> [WHAT TO PRODUCE] Print all the records below exactly as they stand, but leave out the pictures.

==============================

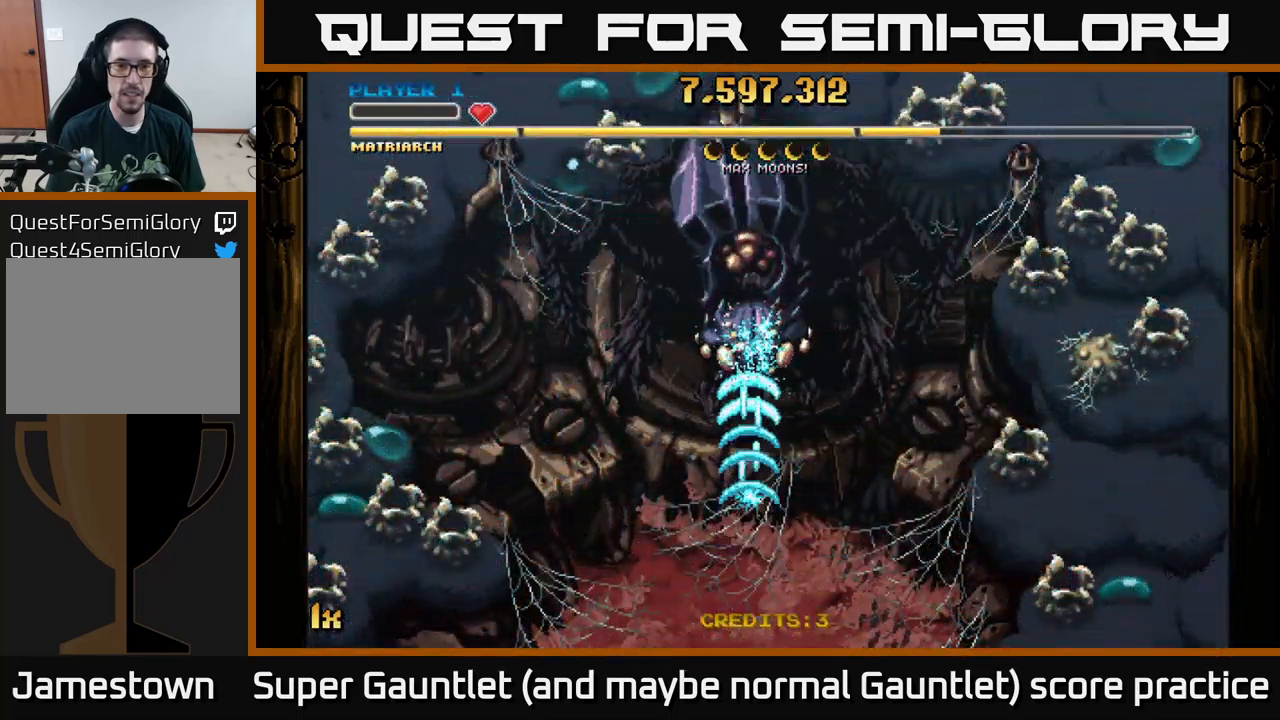
{"buttons": ["A"], "left_stick": "down", "right_stick": "center", "events": [[217, "left_stick", "down"]]}
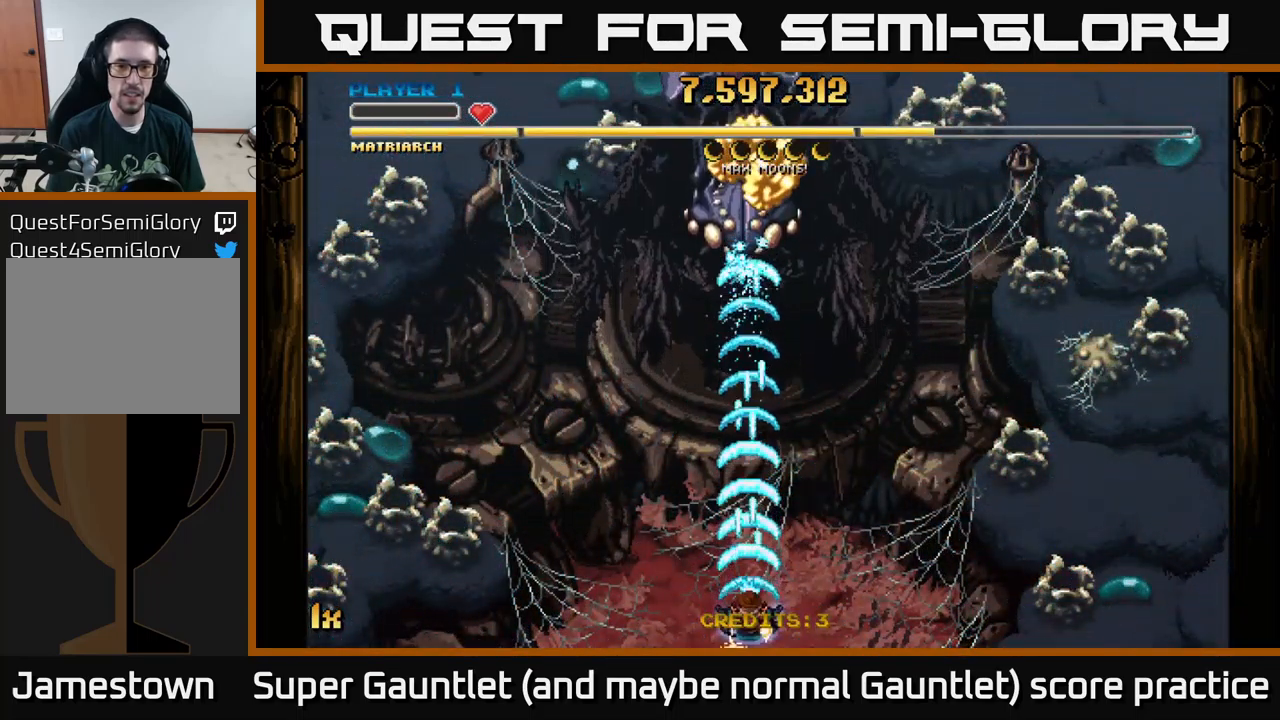
{"buttons": ["A"], "left_stick": "up", "right_stick": "center", "events": [[67, "left_stick", "center"], [250, "left_stick", "up"]]}
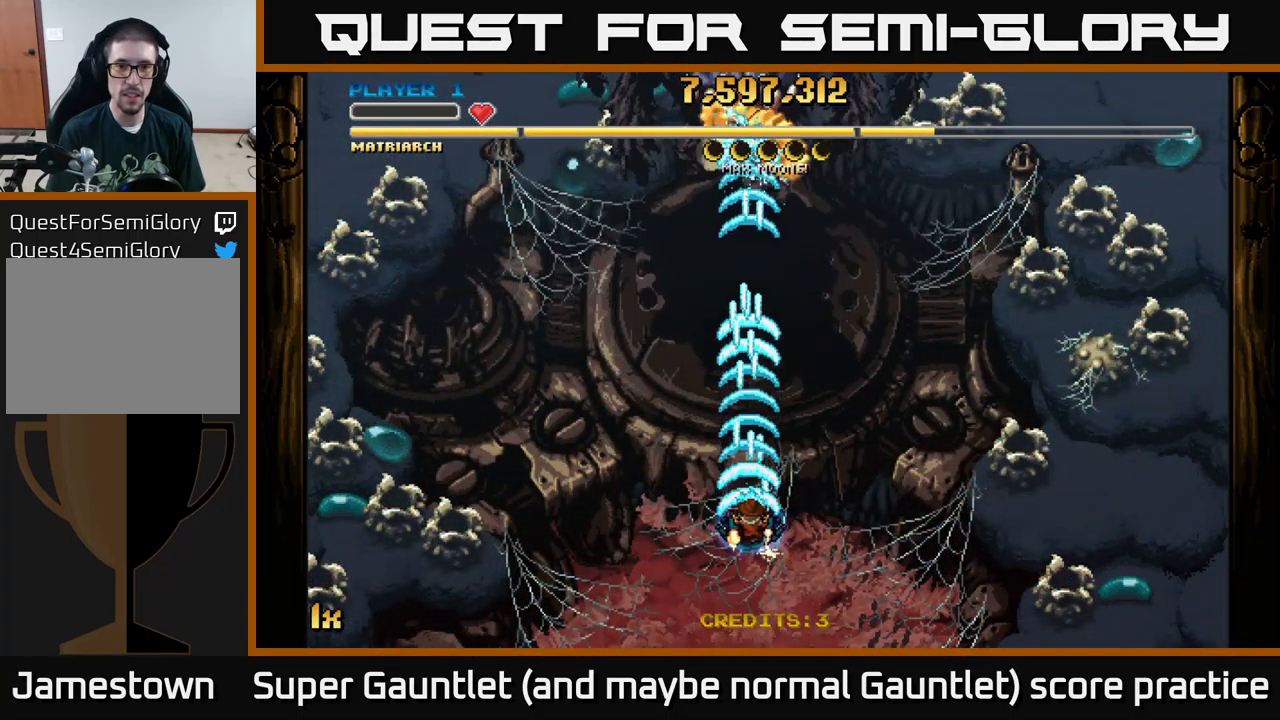
{"buttons": ["A"], "left_stick": "up", "right_stick": "center", "events": []}
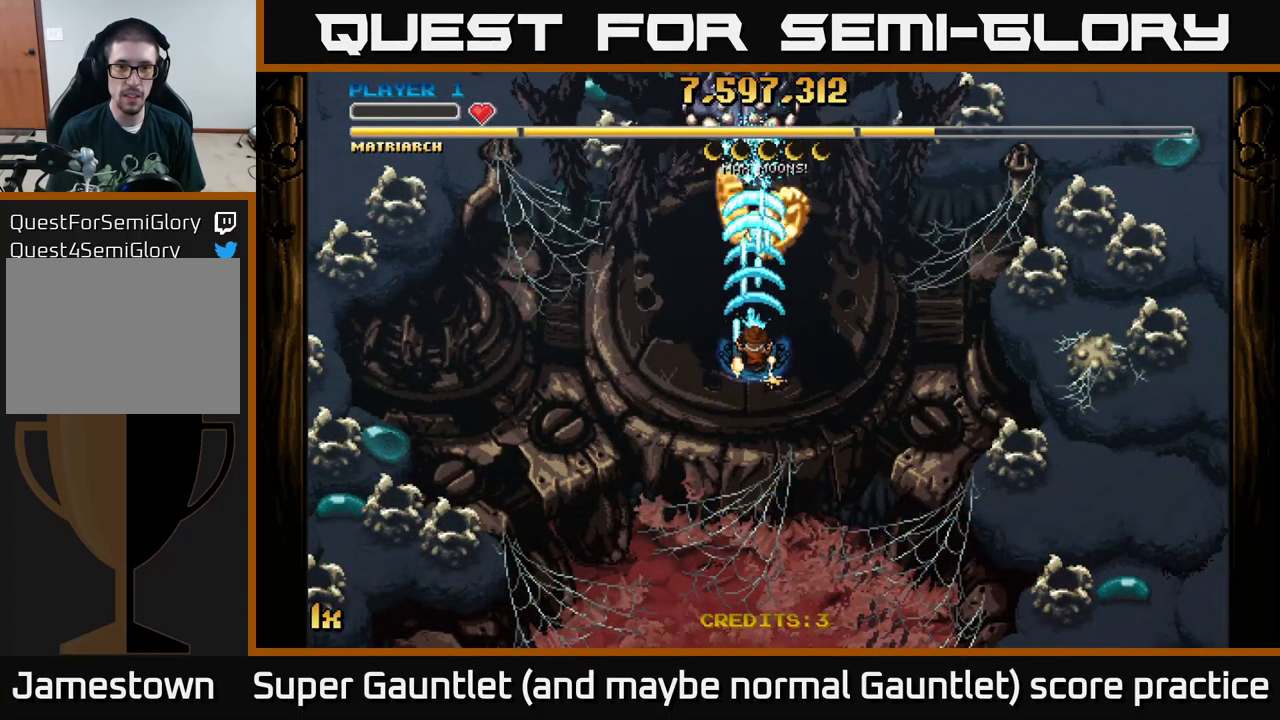
{"buttons": ["A"], "left_stick": "up", "right_stick": "center", "events": [[217, "left_stick", "down"], [367, "L1", "down"], [383, "left_stick", "left"], [467, "left_stick", "up"], [483, "L1", "up"]]}
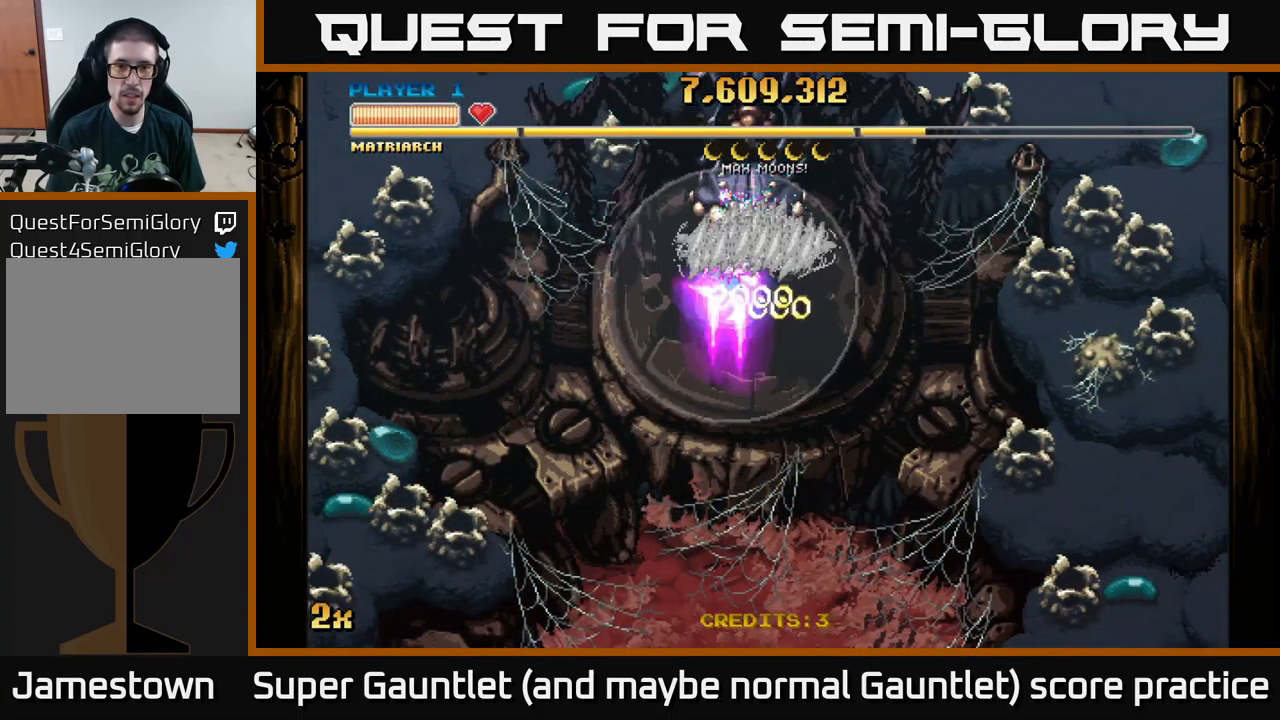
{"buttons": ["A"], "left_stick": "center", "right_stick": "center", "events": [[217, "left_stick", "right"], [300, "left_stick", "up-left"], [367, "left_stick", "center"]]}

==============================

> [TASK RESULT]
{"buttons": ["A"], "left_stick": "down", "right_stick": "center", "events": [[217, "left_stick", "down"]]}
{"buttons": ["A"], "left_stick": "up", "right_stick": "center", "events": [[67, "left_stick", "center"], [250, "left_stick", "up"]]}
{"buttons": ["A"], "left_stick": "up", "right_stick": "center", "events": []}
{"buttons": ["A"], "left_stick": "up", "right_stick": "center", "events": [[217, "left_stick", "down"], [367, "L1", "down"], [383, "left_stick", "left"], [467, "left_stick", "up"], [483, "L1", "up"]]}
{"buttons": ["A"], "left_stick": "center", "right_stick": "center", "events": [[217, "left_stick", "right"], [300, "left_stick", "up-left"], [367, "left_stick", "center"]]}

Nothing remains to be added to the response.